Successivamente sono iniziati i concerti e sul palco sono salite prima Claudia Buzzetti, una fantastica songwriter che canta in inglese per raggiungere il mondo, e subito dopo l’eccezionale Giulia Mei, visibilmente emozionata, che ha portato i suoi testi forti e intensi sul palco del Castello, offrendoci un live potentissimo e raro, con archi e musica elettronica, con un finale di concerto indimenticabile. Per Giulia Mei questa serata, in cui per la prima volta non è a Palermo per il Festino di Santa Rosalia, ha rappresentato un passaggio particolarmente significativo, grazie anche al suo forte legame con l’ANPI. Come anticipato sopra, si è presentata con una formazione speciale, portando la sua musica su un altro livello, rendendo chiara la sua matrice classica ma anche il suo talento innato per la musica elettronica, in un connubio eccezionale, che ci fa capire quanto sia importante partire dalle proprie radici per poi prendere una strada tutta propria fatta di ricerca e innovazione, accostate a testi potentissimi. Lei che ha fatto di “Bandiera” il manifesto della libertà femminile, sulle orme delle donne partigiane che si sono battute affinché ottant’anni dopo ogni donna potesse essere libera come lei, che quando ha scritto il brano sperava che da lì in poi potesse essere piantato un nuovo seme nel cuore delle donne per andare a costruire qualcosa di più grande e migliore.
Il live inizia con “Cara Allegria”, seguito da “Un tu scuiddari”. Poi saluta il pubblico spiegando come sia un onore essere qui stasera con una formazione in quintetto in esclusiva per l’evento. “Aspettatevi di tutto”. Si va avanti con “Drammarurgia” e “H&M”. Durante la serata moltissimi momenti elettronici, in cui la formazione ha potuto dare il meglio in termini di ricerca musicale e coinvolgimento. Il tema dei genitori è stato ricorrente durante il live, ma anche quello della propria terra. Prima della bellissima “Santa Rosalia”, ha ricordato che oggi a Palermo si celebra il festino in onore della Santuzza e si percepisce in lei un velo di emozione e nostalgia, che si riversano sul brano, uno dei più emotivi della serata.
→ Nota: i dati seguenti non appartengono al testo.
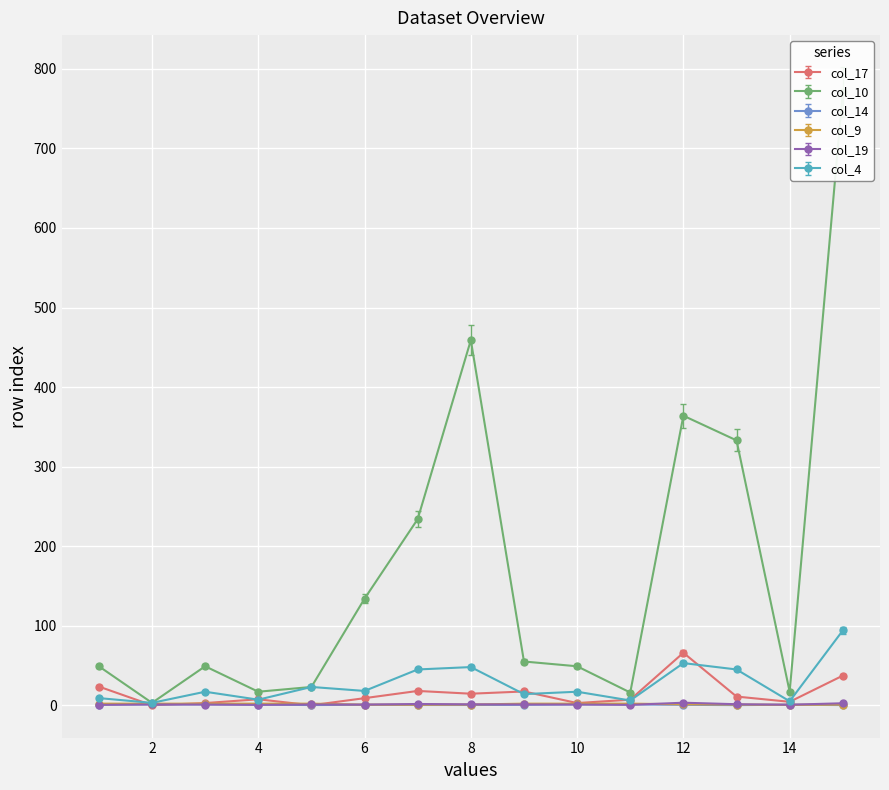

At which category is the sum across all series the highest?

15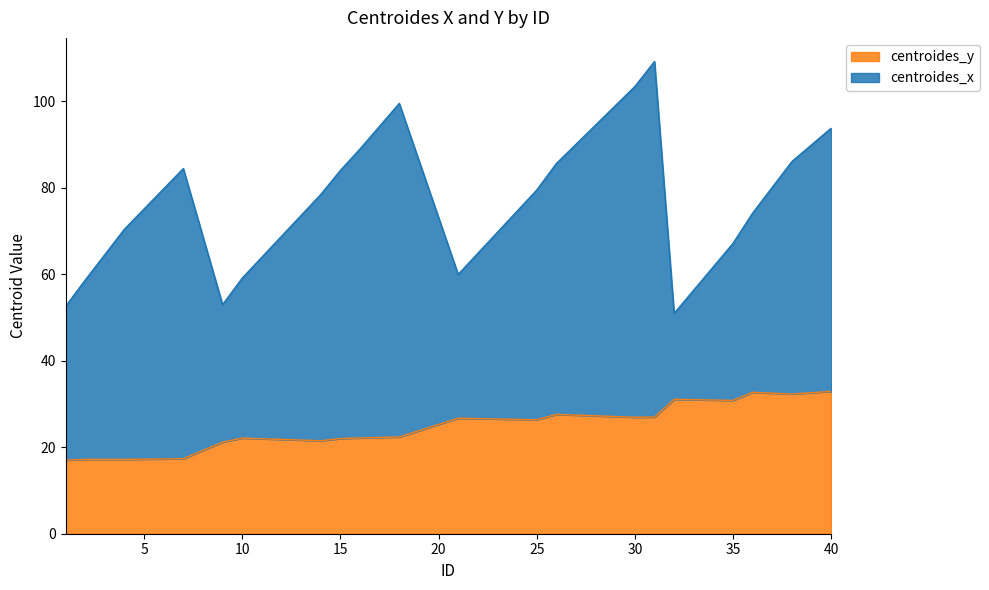

Count the number of values greater than 26.

10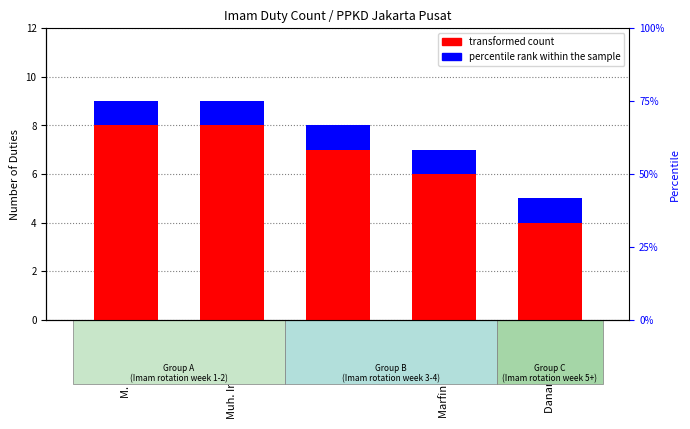

Reading left to right, extract all data points from this chart.

transformed count: 8	8	7	6	4
percentile rank within the sample: 1	1	1	1	1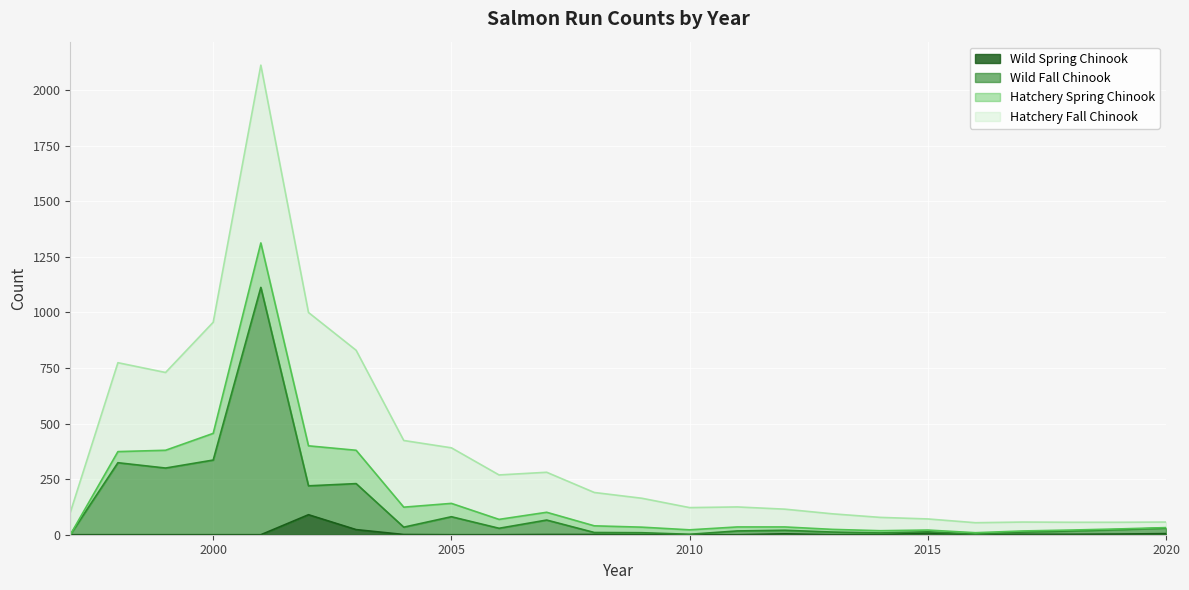

At which label does Wild Fall Chinook first exceed 23?

1998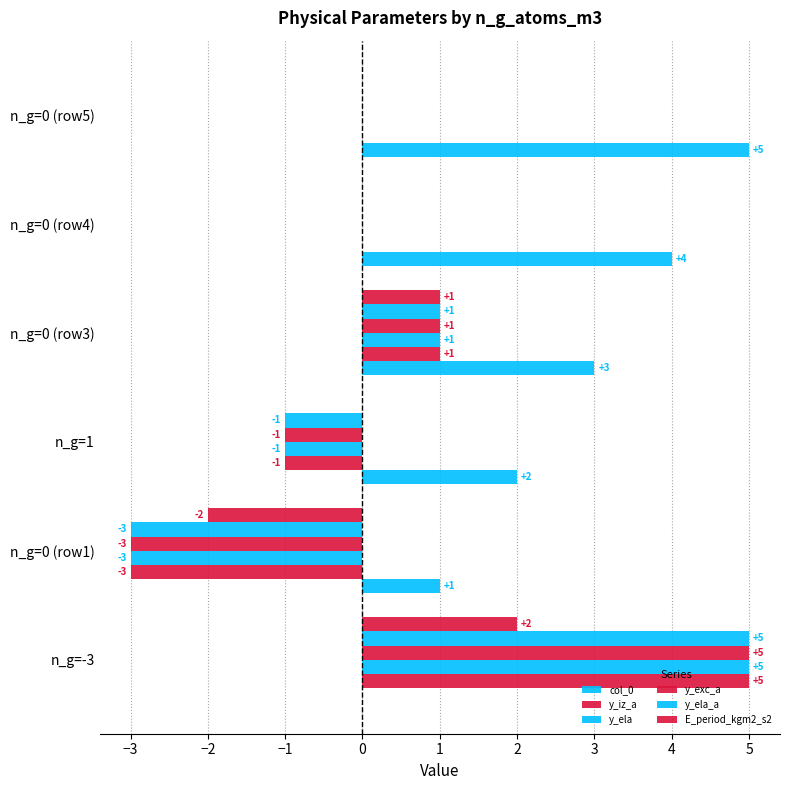

How many categories are shown in the chart?

6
Molti i temi importanti toccati durante le sue interazioni col pubblico. Prima ci ricorda come noi non possiamo salvare nessuno e nessuno può salvare noi, poi dedica “A picciridda mia” alle spose bambine, facendoci commuovere. Il finale è un tumulto con “La vita è brutta”, “Bandiera” e la chiusura con “Bella Ciao”.
Gli altri ospiti della serata sono stati la già menzionata Claudia Buzzetti, Giulia Angeloni, Alessio Lega e altri ospiti, che hanno alternato canzoni e interventi dal forte taglio civile, dando un’impronta corale alla serata, che non si è limitata ad un semplice concerto, ma è stata una vera e propria riflessione collettiva sui temi caldi dei nostri giorni.
A fine evento, dopo aver intonato Bella Ciao, Giulia Mei ha salutato Milano con un messaggio entusiasta, definendo magnifica la sua prima volta al Castello e ringraziando ANPI e il Comune di Milano.
Il live è stato potentissimo, musicalmente ed emotivamente. I brani che si sono susseguiti hanno mostrato il carattere e la forte personalità artistica di Giulia, che con una lunghissima gavetta è riuscita a ritagliarsi uno spazio tutto suo nel panorama musicale.